[Opening EXERCISE DATA section]
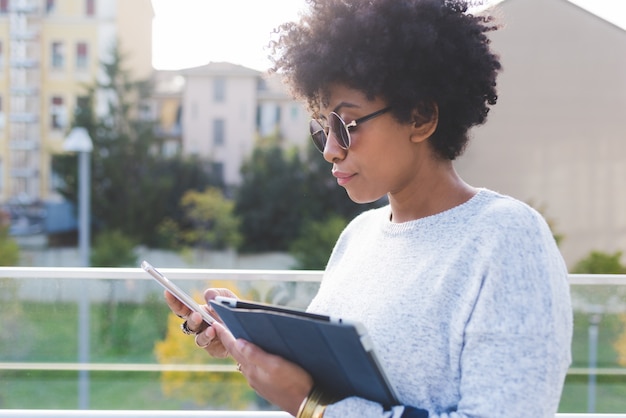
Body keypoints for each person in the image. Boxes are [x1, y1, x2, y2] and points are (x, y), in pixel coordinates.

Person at [165, 0, 573, 416]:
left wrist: (313, 408)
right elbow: (323, 379)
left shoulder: (507, 238)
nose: (329, 150)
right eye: (323, 129)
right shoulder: (359, 237)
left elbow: (319, 401)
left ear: (421, 117)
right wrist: (245, 340)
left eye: (345, 126)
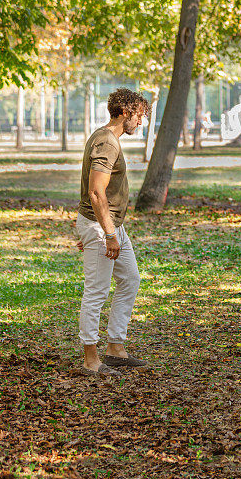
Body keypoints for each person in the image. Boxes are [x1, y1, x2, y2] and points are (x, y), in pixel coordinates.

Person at [76, 88, 150, 376]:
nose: (140, 123)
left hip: (111, 225)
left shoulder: (107, 138)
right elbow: (95, 191)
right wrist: (106, 233)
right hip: (102, 227)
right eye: (139, 116)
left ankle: (115, 348)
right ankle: (90, 359)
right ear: (125, 112)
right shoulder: (107, 142)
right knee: (96, 291)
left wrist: (110, 229)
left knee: (130, 279)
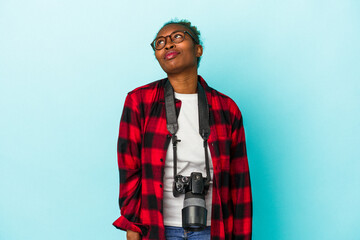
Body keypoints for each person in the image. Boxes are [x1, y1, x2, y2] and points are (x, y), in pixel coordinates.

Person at [113, 19, 252, 240]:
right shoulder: (140, 102)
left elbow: (240, 184)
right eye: (159, 43)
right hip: (157, 228)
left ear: (198, 49)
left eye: (177, 37)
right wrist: (133, 227)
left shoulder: (227, 109)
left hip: (212, 229)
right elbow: (130, 174)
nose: (167, 45)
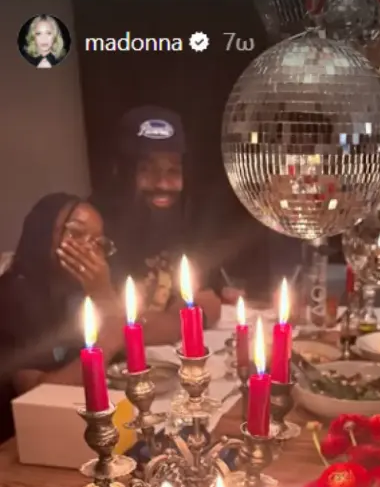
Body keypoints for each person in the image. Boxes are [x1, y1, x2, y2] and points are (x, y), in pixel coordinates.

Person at [93, 106, 239, 336]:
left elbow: (206, 298)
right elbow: (105, 329)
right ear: (120, 171)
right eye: (146, 169)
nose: (162, 184)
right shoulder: (91, 226)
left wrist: (218, 296)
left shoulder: (187, 220)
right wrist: (186, 319)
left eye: (173, 171)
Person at [0, 193, 126, 406]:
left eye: (98, 243)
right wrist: (108, 341)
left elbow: (126, 363)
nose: (88, 248)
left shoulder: (80, 290)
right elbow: (40, 395)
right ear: (41, 234)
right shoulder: (11, 298)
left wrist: (105, 295)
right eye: (76, 233)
[Closing EXERCISE DATA section]
# WORK ORDER
Pictures are to be left out; everything else in the records gets retyped exactly.

# RESPONSE AREA
Body keypoints for each person in the image. Boxes are [x1, y1, x2, y2] and points are (x, y), in pixel coordinates.

Person at [165, 0, 573, 416]:
left wrist: (313, 408)
right elbow: (323, 379)
left shoulder: (507, 238)
nose: (329, 150)
right eye: (323, 129)
right shoulder: (359, 237)
left elbow: (319, 401)
left ear: (421, 117)
right wrist: (245, 340)
left eye: (345, 126)
Body keypoints for each person in the image. Boxes are [x1, y1, x2, y2] and points are (x, y), in pixel coordinates.

Person at [76, 88, 150, 376]:
nose: (140, 123)
left hip: (111, 225)
left shoulder: (107, 138)
right elbow: (95, 191)
right wrist: (106, 233)
right hip: (102, 227)
right eye: (139, 116)
left ankle: (115, 348)
right ankle: (90, 359)
right ear: (125, 112)
right shoulder: (107, 142)
right knee: (96, 291)
left wrist: (110, 229)
left knee: (130, 279)
Body keypoints for each person in the image. Boxes are [x1, y1, x2, y2] and points are (x, y), in pixel coordinates.

Person at [113, 19, 252, 240]:
right shoulder: (140, 102)
left elbow: (240, 184)
right eye: (159, 43)
right hip: (157, 228)
left ear: (198, 49)
left eye: (177, 37)
right wrist: (133, 227)
left shoulder: (227, 109)
left hip: (212, 229)
right elbow: (130, 174)
nose: (167, 45)
Body keypoints for each person in the image. Boxes are [x1, y1, x2, y2] and points are (x, y), in pixel coordinates.

Person at [93, 106, 239, 336]:
left elbow: (206, 298)
right elbow: (105, 329)
right ear: (120, 171)
right eye: (146, 169)
nose: (162, 184)
right shoulder: (91, 226)
left wrist: (218, 296)
left shoulder: (187, 220)
right wrist: (186, 319)
left eye: (173, 171)
Person at [0, 193, 126, 406]:
left eye: (98, 243)
right wrist: (108, 341)
left elbow: (126, 363)
nose: (88, 248)
left shoulder: (80, 290)
right elbow: (40, 395)
right ear: (41, 234)
right shoulder: (11, 298)
left wrist: (105, 295)
right eye: (76, 233)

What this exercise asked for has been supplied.